[SELECTED PASSAGE]
Segment Open

By Susan Milius
Penguins may be able to smell some feathery, waddling whiff of kinship on others of their kind.
In some sniff tests, Humboldt penguins (Spheniscus humboldti) in the Brookfield Zoo outside Chicago could discriminate between the odor of birds they knew and birds they weren’t familiar with, says Jill Mateo of the University of Chicago. More intriguingly, the birds also showed evidence of an ability to distinguish between the scents of relatives and nonrelatives even if they weren’t personally familiar with the scent owners, Mateo and her colleagues report September 21 in PLoS ONE.
The ability to recognize kin by smell has shown up in many other kinds of animals, including mammals, amphibians and fish. Although the new study is limited by its small size, it could be the first to show odor-based kinship recognition among birds.

Segment Closed

[RECORDS]
Segment Open

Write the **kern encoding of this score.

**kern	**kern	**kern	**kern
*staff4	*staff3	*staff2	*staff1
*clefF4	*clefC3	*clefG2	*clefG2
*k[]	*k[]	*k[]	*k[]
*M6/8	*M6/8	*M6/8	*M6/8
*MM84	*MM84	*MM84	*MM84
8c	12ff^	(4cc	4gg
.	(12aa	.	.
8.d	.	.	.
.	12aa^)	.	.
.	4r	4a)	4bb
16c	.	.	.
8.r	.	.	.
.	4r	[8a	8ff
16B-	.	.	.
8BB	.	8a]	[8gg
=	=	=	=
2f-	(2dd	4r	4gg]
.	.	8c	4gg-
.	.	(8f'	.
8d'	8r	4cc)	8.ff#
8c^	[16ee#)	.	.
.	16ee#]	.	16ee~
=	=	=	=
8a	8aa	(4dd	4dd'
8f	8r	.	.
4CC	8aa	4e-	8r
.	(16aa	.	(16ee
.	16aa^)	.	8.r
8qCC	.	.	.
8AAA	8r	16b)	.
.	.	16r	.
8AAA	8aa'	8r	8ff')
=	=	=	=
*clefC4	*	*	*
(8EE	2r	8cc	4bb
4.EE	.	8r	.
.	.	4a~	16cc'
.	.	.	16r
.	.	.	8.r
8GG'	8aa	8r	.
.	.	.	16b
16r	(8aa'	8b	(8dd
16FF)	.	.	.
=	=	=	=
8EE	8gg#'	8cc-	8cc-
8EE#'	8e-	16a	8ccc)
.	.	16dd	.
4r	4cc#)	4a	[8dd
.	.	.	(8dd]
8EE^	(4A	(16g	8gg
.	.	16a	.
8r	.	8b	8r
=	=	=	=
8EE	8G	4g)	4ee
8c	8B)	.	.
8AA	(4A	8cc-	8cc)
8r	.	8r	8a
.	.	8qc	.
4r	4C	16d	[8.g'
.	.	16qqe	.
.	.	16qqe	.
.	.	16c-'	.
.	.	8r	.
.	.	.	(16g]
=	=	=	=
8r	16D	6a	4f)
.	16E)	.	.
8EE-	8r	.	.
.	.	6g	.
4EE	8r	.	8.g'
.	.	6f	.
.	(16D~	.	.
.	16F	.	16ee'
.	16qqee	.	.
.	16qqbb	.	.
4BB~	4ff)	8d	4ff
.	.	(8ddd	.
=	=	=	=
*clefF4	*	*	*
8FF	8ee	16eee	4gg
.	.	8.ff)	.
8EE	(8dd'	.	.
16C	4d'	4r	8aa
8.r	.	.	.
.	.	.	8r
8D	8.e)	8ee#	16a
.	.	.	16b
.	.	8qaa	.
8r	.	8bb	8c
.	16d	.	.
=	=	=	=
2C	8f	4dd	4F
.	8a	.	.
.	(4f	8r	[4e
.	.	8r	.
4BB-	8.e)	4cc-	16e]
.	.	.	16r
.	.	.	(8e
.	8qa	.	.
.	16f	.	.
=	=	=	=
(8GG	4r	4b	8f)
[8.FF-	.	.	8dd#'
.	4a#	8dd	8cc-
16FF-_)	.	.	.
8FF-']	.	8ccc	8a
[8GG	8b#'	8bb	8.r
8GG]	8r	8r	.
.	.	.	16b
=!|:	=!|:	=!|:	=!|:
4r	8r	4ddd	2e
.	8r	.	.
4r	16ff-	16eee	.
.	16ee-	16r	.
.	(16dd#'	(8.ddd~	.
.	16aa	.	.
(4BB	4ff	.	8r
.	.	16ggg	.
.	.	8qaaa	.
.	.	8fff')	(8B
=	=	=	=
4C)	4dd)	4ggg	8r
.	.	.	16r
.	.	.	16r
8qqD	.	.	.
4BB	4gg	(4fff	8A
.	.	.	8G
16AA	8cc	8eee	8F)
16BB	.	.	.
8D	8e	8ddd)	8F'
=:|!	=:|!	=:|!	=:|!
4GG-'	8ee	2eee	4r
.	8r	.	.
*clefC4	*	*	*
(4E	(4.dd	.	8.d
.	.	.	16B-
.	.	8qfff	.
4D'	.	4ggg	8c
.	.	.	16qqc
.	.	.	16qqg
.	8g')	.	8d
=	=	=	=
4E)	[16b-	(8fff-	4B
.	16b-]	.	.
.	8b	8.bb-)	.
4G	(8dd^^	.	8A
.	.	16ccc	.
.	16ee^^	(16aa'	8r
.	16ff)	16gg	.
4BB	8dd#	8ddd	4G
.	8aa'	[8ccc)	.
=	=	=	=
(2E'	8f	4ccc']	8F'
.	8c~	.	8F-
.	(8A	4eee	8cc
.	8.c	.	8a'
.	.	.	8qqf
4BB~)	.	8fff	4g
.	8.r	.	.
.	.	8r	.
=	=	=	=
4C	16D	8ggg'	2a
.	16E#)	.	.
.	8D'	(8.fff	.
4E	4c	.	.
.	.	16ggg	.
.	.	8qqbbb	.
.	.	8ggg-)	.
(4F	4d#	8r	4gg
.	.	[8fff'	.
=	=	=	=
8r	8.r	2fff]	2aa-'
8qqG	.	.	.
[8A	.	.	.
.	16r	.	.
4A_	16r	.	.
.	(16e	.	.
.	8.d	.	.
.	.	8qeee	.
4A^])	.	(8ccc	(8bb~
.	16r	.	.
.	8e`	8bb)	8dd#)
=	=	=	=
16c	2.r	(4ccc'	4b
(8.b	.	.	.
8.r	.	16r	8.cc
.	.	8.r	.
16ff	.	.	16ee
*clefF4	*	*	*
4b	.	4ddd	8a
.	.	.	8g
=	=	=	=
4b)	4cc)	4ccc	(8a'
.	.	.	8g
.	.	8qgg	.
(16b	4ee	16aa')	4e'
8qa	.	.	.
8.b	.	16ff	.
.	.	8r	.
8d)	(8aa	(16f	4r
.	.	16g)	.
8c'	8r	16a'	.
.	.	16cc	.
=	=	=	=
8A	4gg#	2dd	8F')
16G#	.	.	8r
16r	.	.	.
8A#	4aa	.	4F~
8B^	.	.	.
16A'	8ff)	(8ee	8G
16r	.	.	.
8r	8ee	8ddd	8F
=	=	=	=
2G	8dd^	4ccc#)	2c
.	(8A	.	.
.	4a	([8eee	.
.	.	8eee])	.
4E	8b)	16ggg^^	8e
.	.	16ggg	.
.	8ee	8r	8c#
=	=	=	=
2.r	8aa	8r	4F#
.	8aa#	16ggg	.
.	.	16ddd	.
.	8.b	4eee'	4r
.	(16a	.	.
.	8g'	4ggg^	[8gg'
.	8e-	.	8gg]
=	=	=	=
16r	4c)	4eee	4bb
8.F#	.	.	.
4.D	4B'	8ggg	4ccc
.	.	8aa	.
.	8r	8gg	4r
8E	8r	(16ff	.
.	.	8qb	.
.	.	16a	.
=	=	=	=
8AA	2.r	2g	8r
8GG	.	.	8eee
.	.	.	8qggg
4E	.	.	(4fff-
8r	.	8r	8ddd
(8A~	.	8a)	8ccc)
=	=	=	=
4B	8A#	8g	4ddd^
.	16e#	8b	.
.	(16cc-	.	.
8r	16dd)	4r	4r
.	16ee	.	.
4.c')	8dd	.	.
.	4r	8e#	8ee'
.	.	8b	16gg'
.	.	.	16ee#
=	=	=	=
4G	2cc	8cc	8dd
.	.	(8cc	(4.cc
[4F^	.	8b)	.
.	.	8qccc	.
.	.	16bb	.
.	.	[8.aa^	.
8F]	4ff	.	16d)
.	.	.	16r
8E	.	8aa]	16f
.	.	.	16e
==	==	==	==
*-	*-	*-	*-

Segment Closed

[PROBLEMS TO WORK ON]
1) In the article on penguins' sense of smell, why is the finding about relatives and nonrelatives called more intriguing than the finding about familiar birds? Answer in one to three sentences.
2) Does each statement agree with the article on penguins' sense of smell? Answer yes or no for each, quoting the words from the article that decide it.
(a) The penguins tested were at a zoo outside Chicago.
(b) The study involved a large number of birds.
(c) Recognizing kin by smell has been seen in fish.
The material has no connection to the article about penguins and smell.

[OUTPUTS IN ORDER]
1) It is more intriguing because the penguins seemed to tell the scents of relatives from nonrelatives even when they weren't personally familiar with the birds that gave off the scent. The first finding only showed that they could distinguish birds they knew from birds they didn't.

2)
(a) Yes: "Humboldt penguins (Spheniscus humboldti) in the Brookfield Zoo outside Chicago"
(b) No: "the new study is limited by its small size"
(c) Yes: "The ability to recognize kin by smell has shown up in many other kinds of animals, including mammals, amphibians and fish."